■ Problem details
Which lines in the items below contain the word "your"? Collect every such line, treating uppercase and lowercase as different.

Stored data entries
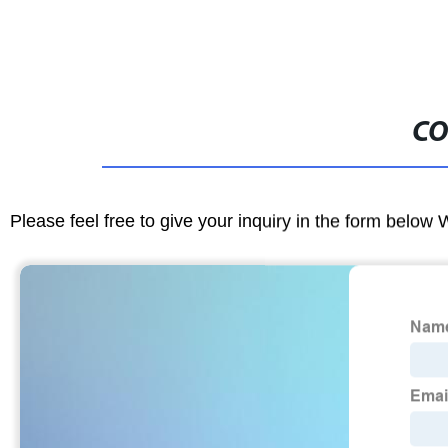
CO
Please feel free to give your inquiry in the form below 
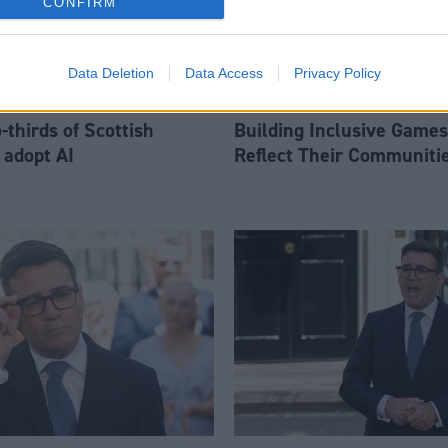
CONFIRM
Data Deletion
Data Access
Privacy Policy
thirds of Scottish
Building Inclusive Games
 adopt AI
Reflect Their Communiti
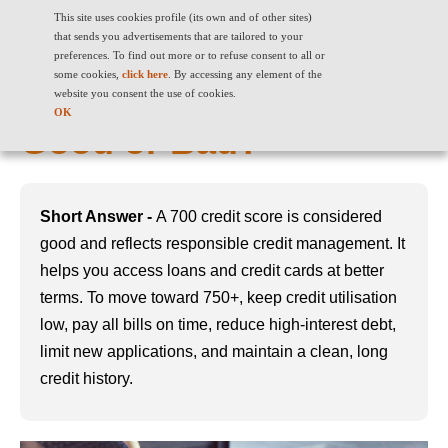
This site uses cookies profile (its own and of other sites)
that sends you advertisements that are tailored to your
preferences. To find out more or to refuse consent to all or
some cookies,
click here
. By accessing any element of the
700 Credit Score: Is it
website you consent the use of cookies.
OK
Good or Bad?
Short Answer -
A 700 credit score is considered
good and reflects responsible credit management. It
helps you access loans and credit cards at better
terms. To move toward 750+, keep credit utilisation
low, pay all bills on time, reduce high-interest debt,
limit new applications, and maintain a clean, long
credit history.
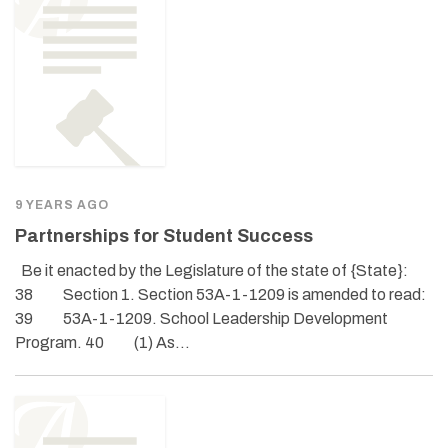
9 YEARS AGO
Partnerships for Student Success
Be it enacted by the Legislature of the state of {State}:
38 Section 1. Section 53A-1-1209 is amended to read:
39 53A-1-1209. School Leadership Development
Program. 40 (1) As…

■ Output for this exercise
Please feel free to give your inquiry in the form below 
that sends you advertisements that are tailored to your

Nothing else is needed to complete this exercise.